[Plain-text document sources]
_ _ _ _ _

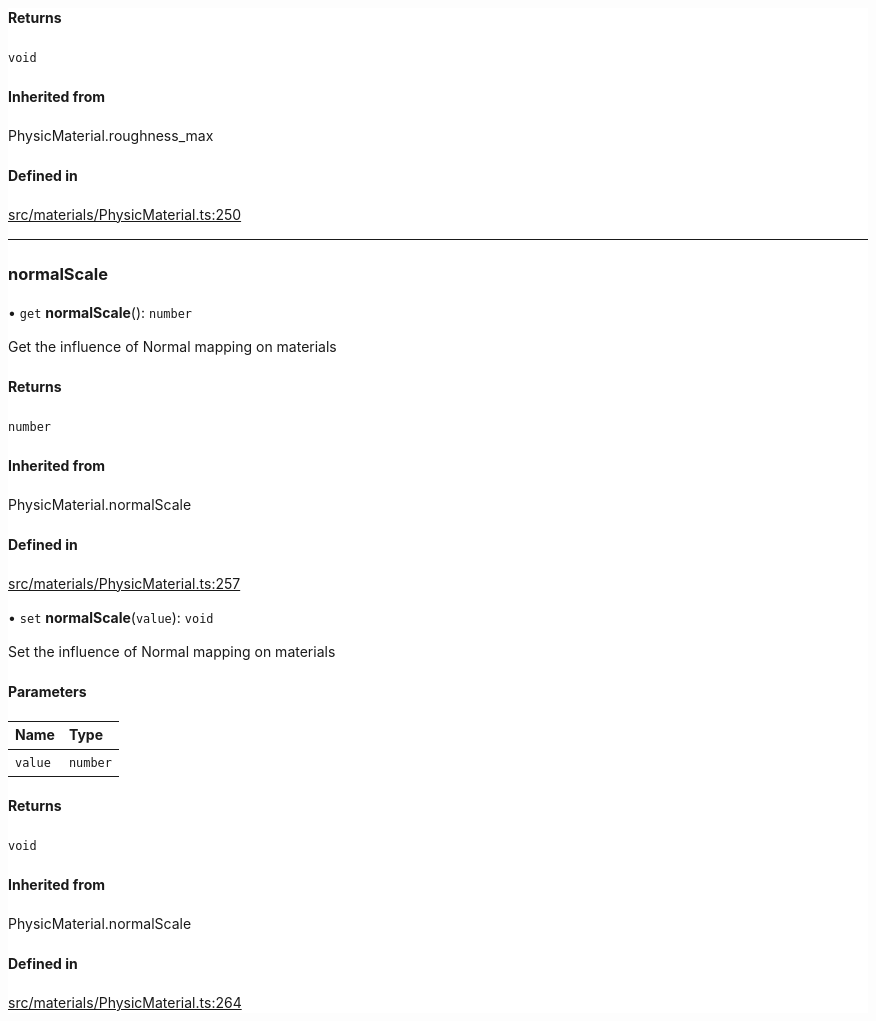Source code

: #### Returns

`void`

#### Inherited from

PhysicMaterial.roughness\_max

#### Defined in

[src/materials/PhysicMaterial.ts:250](https://github.com/Orillusion/orillusion/blob/main/src/materials/PhysicMaterial.ts#L250)

___

### normalScale

• `get` **normalScale**(): `number`

Get the influence of Normal mapping on materials

#### Returns

`number`

#### Inherited from

PhysicMaterial.normalScale

#### Defined in

[src/materials/PhysicMaterial.ts:257](https://github.com/Orillusion/orillusion/blob/main/src/materials/PhysicMaterial.ts#L257)

• `set` **normalScale**(`value`): `void`

Set the influence of Normal mapping on materials

#### Parameters

| Name | Type |
| :------ | :------ |
| `value` | `number` |

#### Returns

`void`

#### Inherited from

PhysicMaterial.normalScale

#### Defined in

[src/materials/PhysicMaterial.ts:264](https://github.com/Orillusion/orillusion/blob/main/src/materials/PhysicMaterial.ts#L264)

_ _ _ _ _

_Goal of the exercise_
Leaving the pictures aside, output each entry above exactly as written.

_Output of the exercise_
Source code

: #### Returns

`void`

#### Inherited from

PhysicMaterial.roughness\_max

#### Defined in

[src/materials/PhysicMaterial.ts:250](https://github.com/Orillusion/orillusion/blob/main/src/materials/PhysicMaterial.ts#L250)

___

### normalScale

• `get` **normalScale**(): `number`

Get the influence of Normal mapping on materials

#### Returns

`number`

#### Inherited from

PhysicMaterial.normalScale

#### Defined in

[src/materials/PhysicMaterial.ts:257](https://github.com/Orillusion/orillusion/blob/main/src/materials/PhysicMaterial.ts#L257)

• `set` **normalScale**(`value`): `void`

Set the influence of Normal mapping on materials

#### Parameters

| Name | Type |
| :------ | :------ |
| `value` | `number` |

#### Returns

`void`

#### Inherited from

PhysicMaterial.normalScale

#### Defined in

[src/materials/PhysicMaterial.ts:264](https://github.com/Orillusion/orillusion/blob/main/src/materials/PhysicMaterial.ts#L264)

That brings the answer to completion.